DATASET
◆ ◆ ◆ ◆ ◆
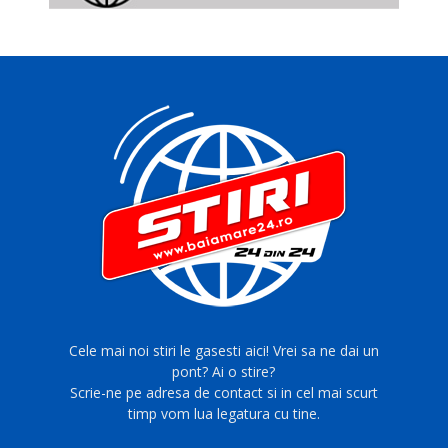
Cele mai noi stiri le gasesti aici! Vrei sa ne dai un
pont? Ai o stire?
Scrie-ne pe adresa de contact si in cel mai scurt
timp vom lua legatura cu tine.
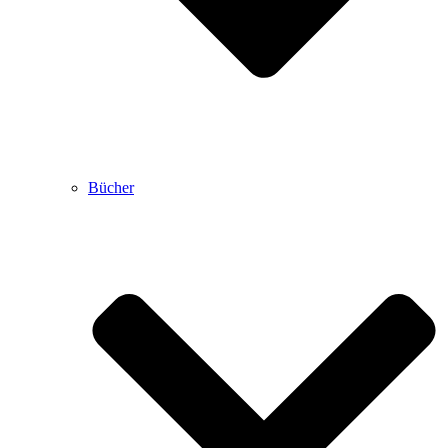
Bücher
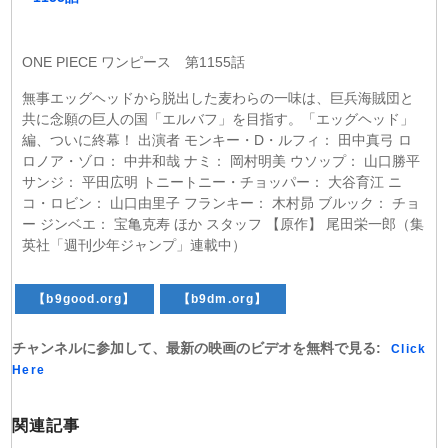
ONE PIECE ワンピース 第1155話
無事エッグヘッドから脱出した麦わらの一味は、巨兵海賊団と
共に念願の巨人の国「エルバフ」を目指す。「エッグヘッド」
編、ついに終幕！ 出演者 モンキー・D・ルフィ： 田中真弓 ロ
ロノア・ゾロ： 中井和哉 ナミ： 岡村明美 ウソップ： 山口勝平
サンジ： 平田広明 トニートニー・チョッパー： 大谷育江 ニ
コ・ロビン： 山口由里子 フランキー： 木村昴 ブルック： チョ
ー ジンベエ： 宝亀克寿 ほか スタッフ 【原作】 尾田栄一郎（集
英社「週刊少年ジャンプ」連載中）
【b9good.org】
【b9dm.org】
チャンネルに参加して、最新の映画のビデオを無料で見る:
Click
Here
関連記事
◆ ◆ ◆ ◆ ◆
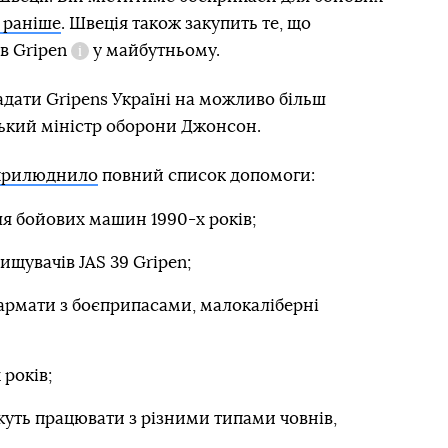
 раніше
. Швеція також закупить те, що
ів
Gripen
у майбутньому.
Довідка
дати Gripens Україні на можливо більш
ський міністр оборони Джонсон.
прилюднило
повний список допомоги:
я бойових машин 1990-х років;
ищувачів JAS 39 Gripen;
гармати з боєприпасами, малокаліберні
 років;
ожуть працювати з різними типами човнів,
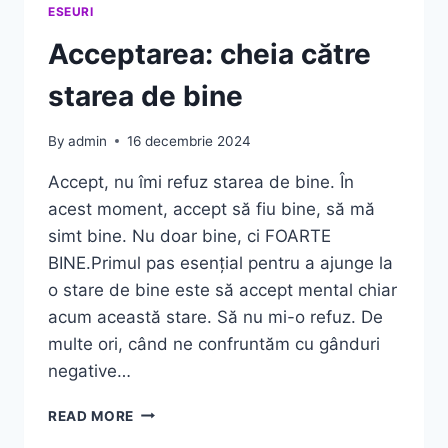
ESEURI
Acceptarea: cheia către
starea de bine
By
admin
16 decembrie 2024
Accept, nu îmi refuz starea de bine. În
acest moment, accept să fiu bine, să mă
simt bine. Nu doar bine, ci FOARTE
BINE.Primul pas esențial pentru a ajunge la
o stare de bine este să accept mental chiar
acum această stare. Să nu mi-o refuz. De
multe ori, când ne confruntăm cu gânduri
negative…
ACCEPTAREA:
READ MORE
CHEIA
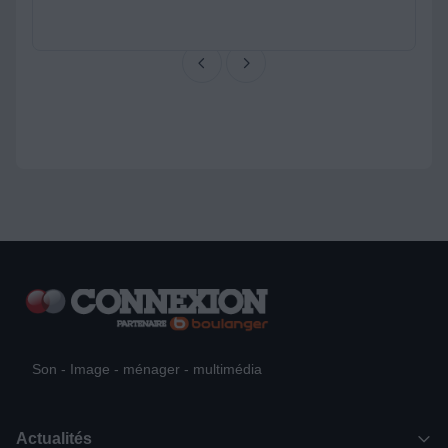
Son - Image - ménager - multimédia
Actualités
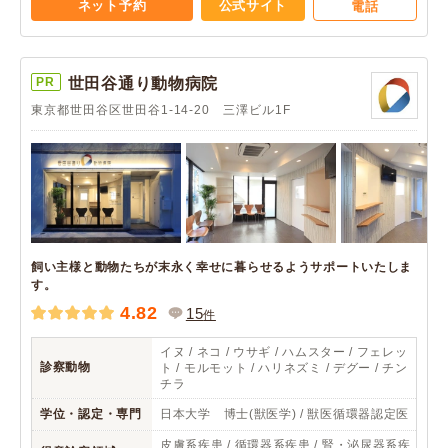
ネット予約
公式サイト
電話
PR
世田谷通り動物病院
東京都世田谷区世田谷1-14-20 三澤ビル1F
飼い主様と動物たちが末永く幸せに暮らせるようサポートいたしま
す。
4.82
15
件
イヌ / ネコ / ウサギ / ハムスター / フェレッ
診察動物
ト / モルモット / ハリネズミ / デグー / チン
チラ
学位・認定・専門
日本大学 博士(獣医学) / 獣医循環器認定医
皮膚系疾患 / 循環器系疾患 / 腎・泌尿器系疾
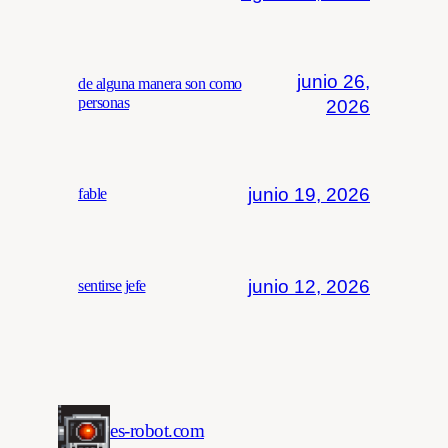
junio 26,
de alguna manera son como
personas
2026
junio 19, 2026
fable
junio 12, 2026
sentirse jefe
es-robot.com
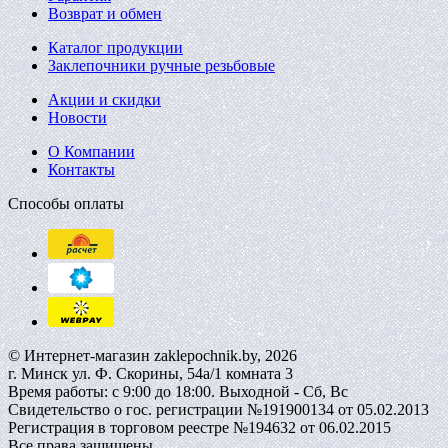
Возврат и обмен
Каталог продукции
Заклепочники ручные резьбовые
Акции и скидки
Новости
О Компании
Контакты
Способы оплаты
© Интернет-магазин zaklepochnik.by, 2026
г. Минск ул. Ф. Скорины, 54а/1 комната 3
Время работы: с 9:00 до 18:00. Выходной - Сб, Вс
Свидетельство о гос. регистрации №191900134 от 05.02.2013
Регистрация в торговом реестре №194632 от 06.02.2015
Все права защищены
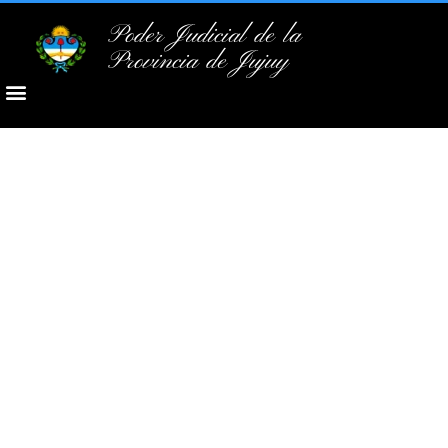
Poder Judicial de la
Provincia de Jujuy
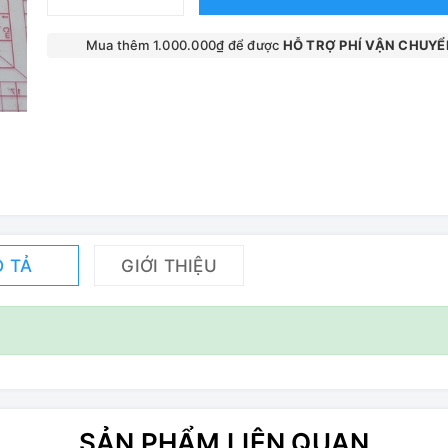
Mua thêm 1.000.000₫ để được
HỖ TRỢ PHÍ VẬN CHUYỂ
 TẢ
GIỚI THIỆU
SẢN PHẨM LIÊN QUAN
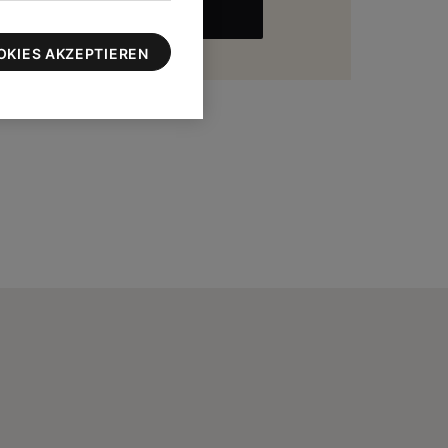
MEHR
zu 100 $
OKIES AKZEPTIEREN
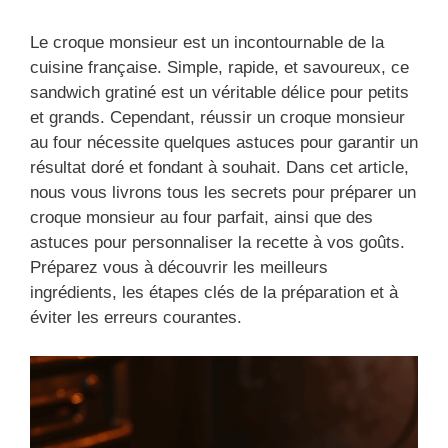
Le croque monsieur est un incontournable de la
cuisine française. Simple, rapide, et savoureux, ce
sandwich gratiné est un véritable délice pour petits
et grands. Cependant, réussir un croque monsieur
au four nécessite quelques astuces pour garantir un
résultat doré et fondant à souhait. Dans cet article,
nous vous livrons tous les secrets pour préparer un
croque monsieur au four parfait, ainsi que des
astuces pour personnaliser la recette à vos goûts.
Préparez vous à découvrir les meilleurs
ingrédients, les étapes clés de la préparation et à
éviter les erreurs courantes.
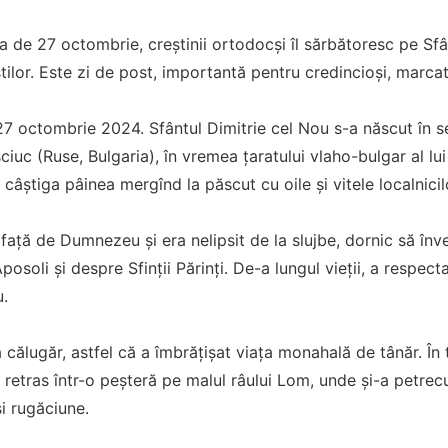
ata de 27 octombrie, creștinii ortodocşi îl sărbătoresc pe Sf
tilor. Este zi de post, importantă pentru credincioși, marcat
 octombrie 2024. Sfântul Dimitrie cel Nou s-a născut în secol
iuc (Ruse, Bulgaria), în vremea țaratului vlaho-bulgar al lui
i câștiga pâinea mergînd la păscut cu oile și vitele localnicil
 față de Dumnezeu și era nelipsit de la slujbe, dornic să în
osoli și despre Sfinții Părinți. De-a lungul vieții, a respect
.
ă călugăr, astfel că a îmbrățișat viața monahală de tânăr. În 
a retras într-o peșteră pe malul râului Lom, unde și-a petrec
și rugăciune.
◆ ◆ ◆ ◆ ◆
Write out again, unchanged, the lines above, starting at the line that contains "Le croque monsieur" and stopping after the line that contains "nous vous livrons".

Le croque monsieur est un incontournable de la
cuisine française. Simple, rapide, et savoureux, ce
sandwich gratiné est un véritable délice pour petits
et grands. Cependant, réussir un croque monsieur
au four nécessite quelques astuces pour garantir un
résultat doré et fondant à souhait. Dans cet article,
nous vous livrons tous les secrets pour préparer un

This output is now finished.